Aujourd'hui, c'est le jour où j'ai rendez-vous avec le kiné. Je suis restée dans mon lit jusqu'au dernier moment. Ces séances me font atrocement mal, et me rappel sans arrêt que je ne retrouverais jamais l'usage de mes jambes. C'est comme se raccrocher à un cauchemar douloureux. Impossible à oublier parce qu'on ne peut pas, parce qu'il est ancré en nous.

Une infirmière vient me chercher. J'aurais aimé que ce soit Armand. Elle m'aide à m'assoir dans mon fauteuil, et, ensemble, on prend le chemin de l'infirmerie en silence.

Je refuse que l'infirmière me pousse. Je refuse de perdre le peu de dignité qu'il me reste. Après le toilettage quotidien à l'hôpital et ma mère qui me donnait à manger, savoir que je peux pousser mon fauteuil seule m'aide à me dire que je ne suis pas devenue un boulet pour tout le monde.

Le kiné est un petit homme chauve et bedonnant aux allures bourrues. Il ne parle pas et fait son travail. Je grimace au moment de m'allonger sur la table. Ma colonne vertébrale est tellement fragile que chaque mouvement me fait un mal de chien.

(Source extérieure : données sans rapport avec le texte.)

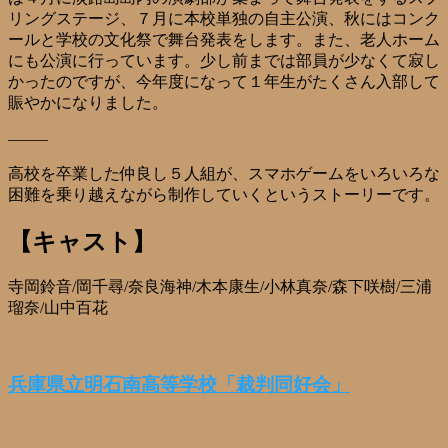
リングステージ、７月に本校単独の自主公演、秋にはコンク
ールと学校の文化祭で舞台発表をします。また、老人ホーム
にも公演に行っています。少し前までは部員が少なくて寂し
かったのですが、今年度になって１年生がたくさん入部して
賑やかになりました。
——–
高校を卒業した仲良し５人組が、スマホゲームをいろいろな
困難を乗り越えながら制作していくというストーリーです。
【キャスト】
寺岡鈴音/岡千尋/奈良海神/木本康生/小林真奈/森下咲樹/三浦
瑠奈/山中百花
兵庫県立明石南高等学校「裁判同好会」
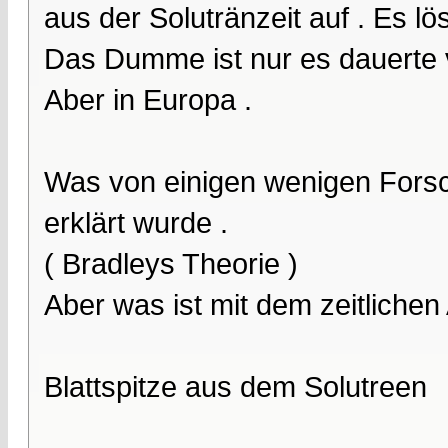
aus der Solutränzeit auf . Es lö
Das Dumme ist nur es dauerte v
Aber in Europa .
Was von einigen wenigen Forsc
erklärt wurde .
( Bradleys Theorie )
Aber was ist mit dem zeitlichen
Blattspitze aus dem Solutreen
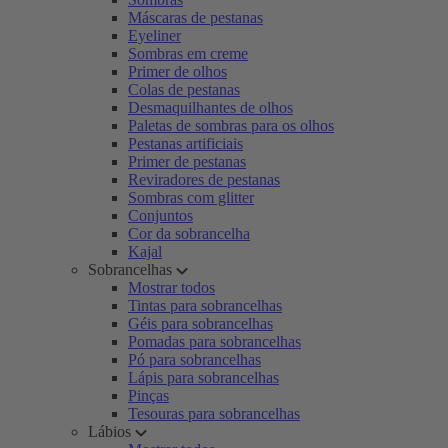
Máscaras de pestanas
Eyeliner
Sombras em creme
Primer de olhos
Colas de pestanas
Desmaquilhantes de olhos
Paletas de sombras para os olhos
Pestanas artificiais
Primer de pestanas
Reviradores de pestanas
Sombras com glitter
Conjuntos
Cor da sobrancelha
Kajal
Sobrancelhas
Mostrar todos
Tintas para sobrancelhas
Géis para sobrancelhas
Pomadas para sobrancelhas
Pó para sobrancelhas
Lápis para sobrancelhas
Pinças
Tesouras para sobrancelhas
Lábios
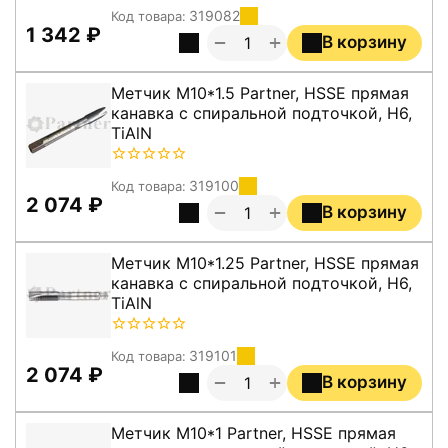
319082
Код товара:
1 342
₽
+
−
В корзину
Метчик M10*1.5 Partner, HSSE прямая
канавка с спиральной подточкой, H6,
TiAlN
319100
Код товара:
2 074
₽
+
−
В корзину
Метчик M10*1.25 Partner, HSSE прямая
канавка с спиральной подточкой, H6,
TiAlN
319101
Код товара:
2 074
₽
+
−
В корзину
Метчик M10*1 Partner, HSSE прямая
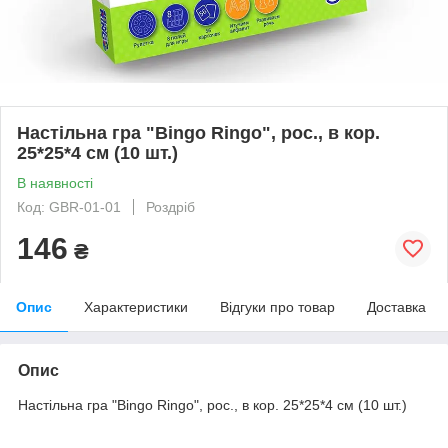
Настільна гра "Bingo Ringo", рос., в кор.
25*25*4 см (10 шт.)
В наявності
Код: GBR-01-01
Роздріб
146
₴
Опис
Характеристики
Відгуки про товар
Доставка
Опис
Настільна гра "Bingo Ringo", рос., в кор. 25*25*4 см (10 шт.)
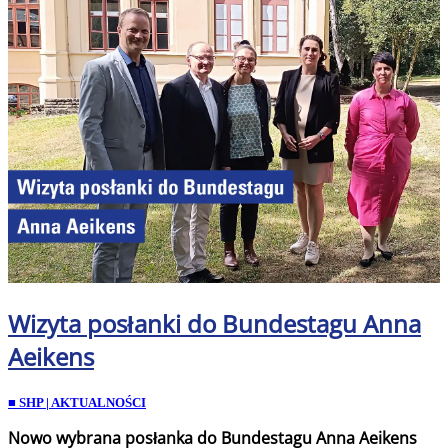
Wizyta posłanki do Bundestagu Anna
Aeikens
■ SHP | AKTUALNOŚCI
Nowo wybrana posłanka do Bundestagu Anna Aeikens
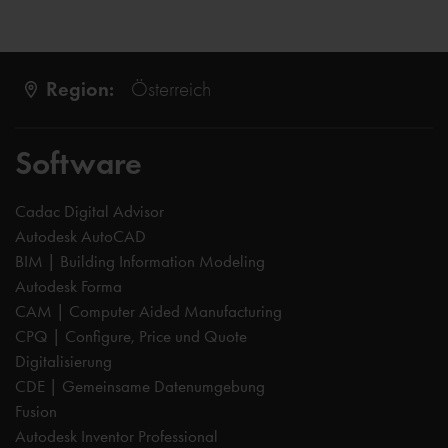
Region:
Österreich
Software
Cadac Digital Advisor
Autodesk AutoCAD
BIM | Building Information Modeling
Autodesk Forma
CAM | Computer Aided Manufacturing
CPQ | Configure, Price und Quote
Digitalisierung
CDE | Gemeinsame Datenumgebung
Fusion
Autodesk Inventor Professional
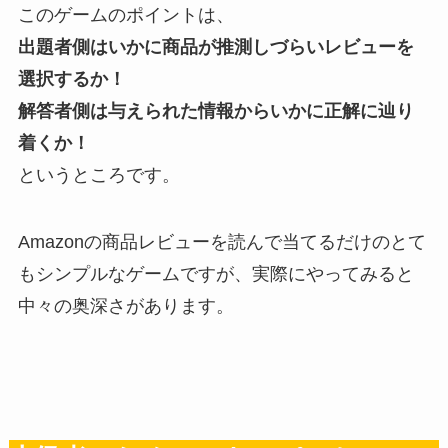
このゲームのポイントは、
出題者側はいかに商品が推測しづらいレビューを
選択するか！
解答者側は与えられた情報からいかに正解に辿り
着くか！
というところです。
Amazonの商品レビューを読んで当てるだけのとて
もシンプルなゲームですが、実際にやってみると
中々の奥深さがあります。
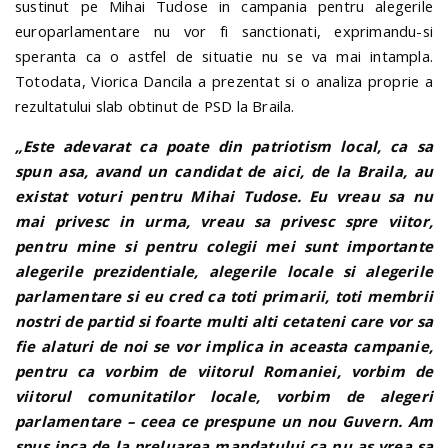
sustinut pe Mihai Tudose in campania pentru alegerile
europarlamentare nu vor fi sanctionati, exprimandu-si
speranta ca o astfel de situatie nu se va mai intampla.
Totodata, Viorica Dancila a prezentat si o analiza proprie a
rezultatului slab obtinut de PSD la Braila.
„Este adevarat ca poate din patriotism local, ca sa
spun asa, avand un candidat de aici, de la Braila, au
existat voturi pentru Mihai Tudose. Eu vreau sa nu
mai privesc in urma, vreau sa privesc spre viitor,
pentru mine si pentru colegii mei sunt importante
alegerile prezidentiale, alegerile locale si alegerile
parlamentare si eu cred ca toti primarii, toti membrii
nostri de partid si foarte multi alti cetateni care vor sa
fie alaturi de noi se vor implica in aceasta campanie,
pentru ca vorbim de viitorul Romaniei, vorbim de
viitorul comunitatilor locale, vorbim de alegeri
parlamentare – ceea ce prespune un nou Guvern.
Am
spus inca de la preluarea mandatului ca nu as vrea sa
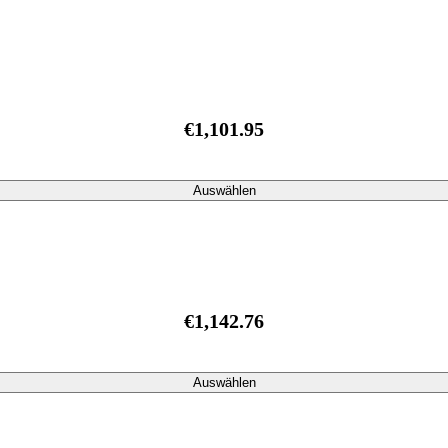
€1,101.95
Auswählen
€1,142.76
Auswählen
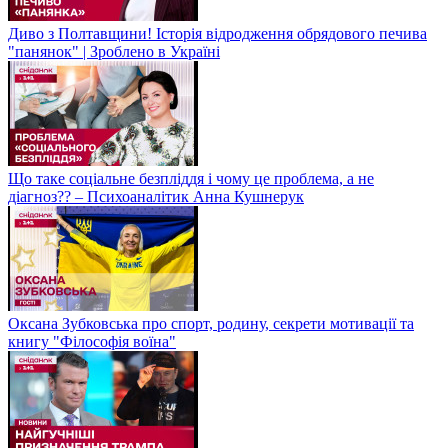
Диво з Полтавщини! Історія відродження обрядового печива
"панянок" | Зроблено в Україні
Що таке соціальне безпліддя і чому це проблема, а не
діагноз?? – Психоаналітик Анна Кушнерук
Оксана Зубковська про спорт, родину, секрети мотивації та
книгу "Філософія воїна"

Tout le long de la séance, la tête coincée dans le petit trou de la table, je laisse les larmes couler sur mes joues. Des larmes de douleur et de remords. Tout ce qui se qui m'arrive est ma faute. Entièrement ma faute.

La séance finie, le kiné m'aide à me remettre sur ma chaise. Il me donne une plaquette d'antalgiques, et part s'enfermer dans son bureau sans un au revoir.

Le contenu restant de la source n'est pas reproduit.